▶ _Stated task_
Reproduce everything in the mailing list message below from "I was addressing" down to "Sometimes hardware, too.", word for word.

▶ _Excerpt to read_
-*-*-
Boost logo

Boost :

Subject: Re: [boost] Boost is supposed to serve *the entire C++ community; it isn't Boost's goal to serve Boost's community*
From: Andrey Semashev (andrey.semashev_at_[hidden])
Date: 2016-05-23 06:12:44


On Monday, 23 May 2016 12:52:17 MSK Vladimir Batov wrote:
> On 05/23/2016 06:09 AM, Andrey Semashev wrote:
> > Actually, Ubuntu is quite proactive. The latest release is 16.04
> > (which is also an LTS release) provides gcc 5.3.1 out of the box.
> > Also, there is PPA[1] which provides more recent compiler
> > versions.
>
> Actually, it's the customers who are not in a hurry to install and
> "play" with "latest and greatest" for obvious reasons. Unlike children
> who are eager to play with a new "toy" and throwing tantrums when the
> rest of the world is not catching up, businesses always (from my
> experience) a version behind... be that MS Windows or Ubuntu LTS or Solaris.

I was addressing the remark with regard to Ubuntu, which is obviously not to blame for
your customers' preferences.

Then, there are different kinds of customers. In some cases it doesn't really matter what
OS your software is developed for - because you ship both the software and the OS.
Sometimes hardware, too.
-*-*-
▶ _Data section_

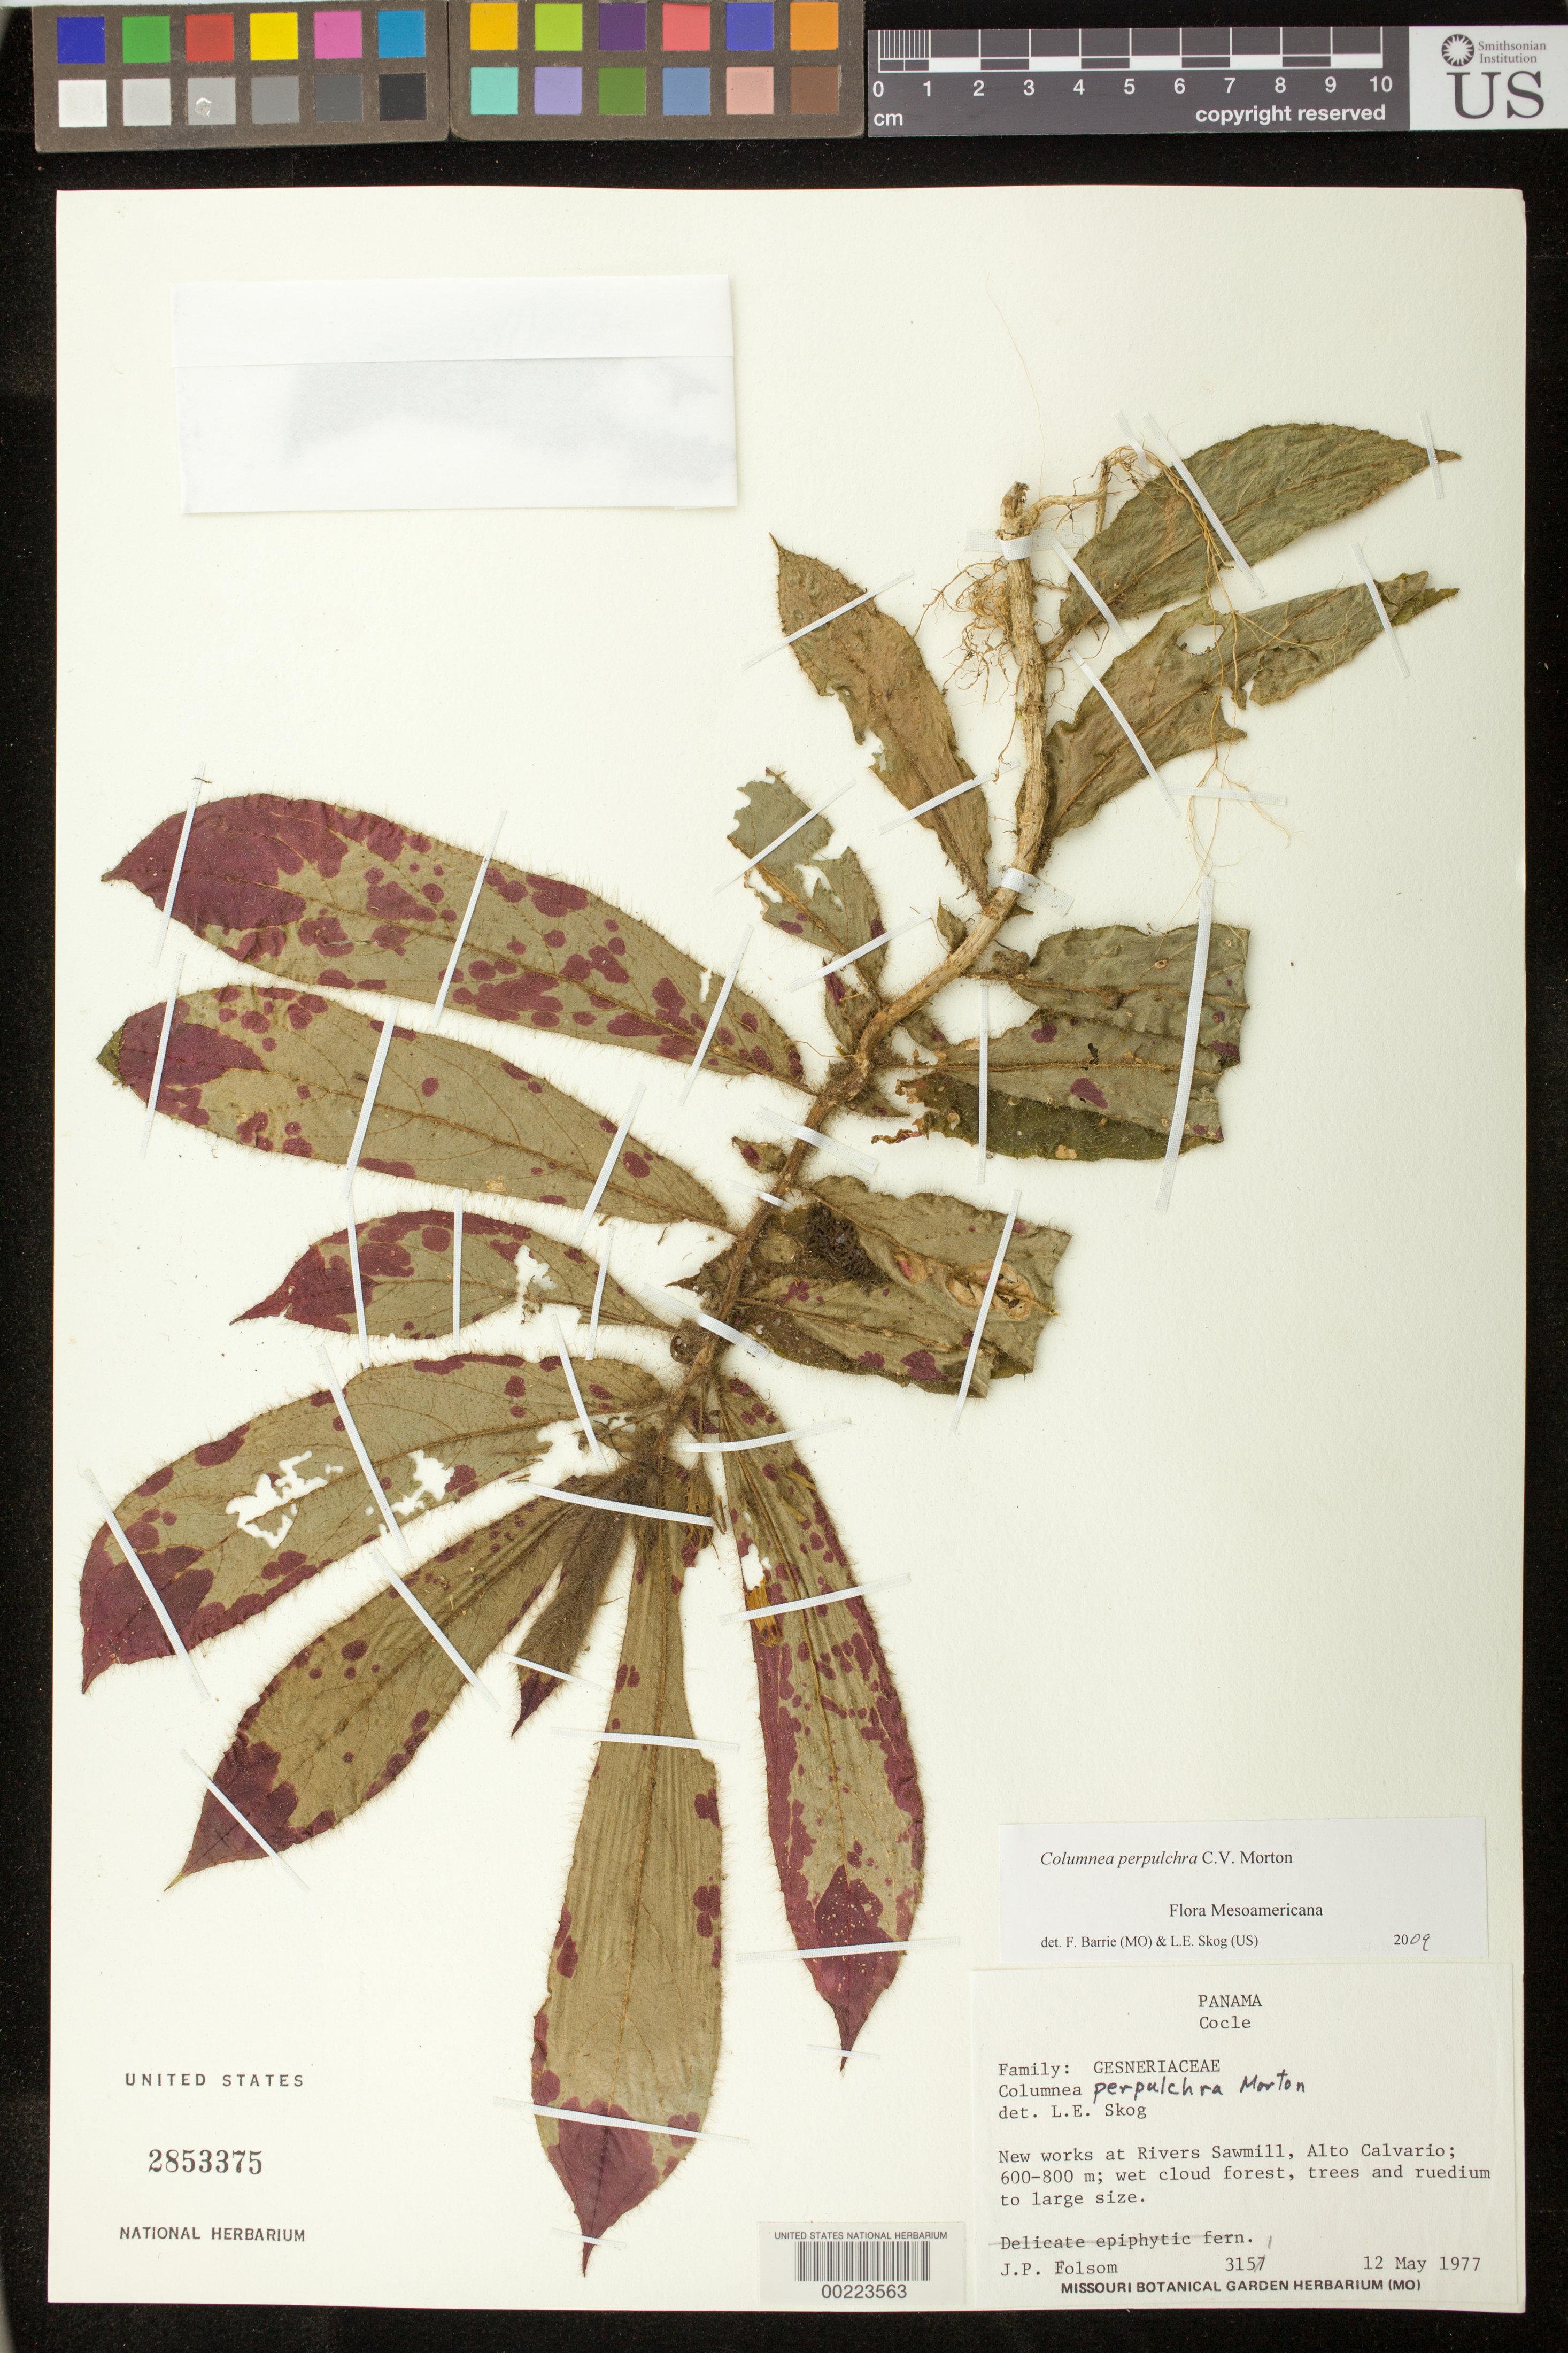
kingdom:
-*-*-
▶ _Correct answer_
I was addressing the remark with regard to Ubuntu, which is obviously not to blame for
your customers' preferences.

Then, there are different kinds of customers. In some cases it doesn't really matter what
OS your software is developed for - because you ship both the software and the OS.
Sometimes hardware, too.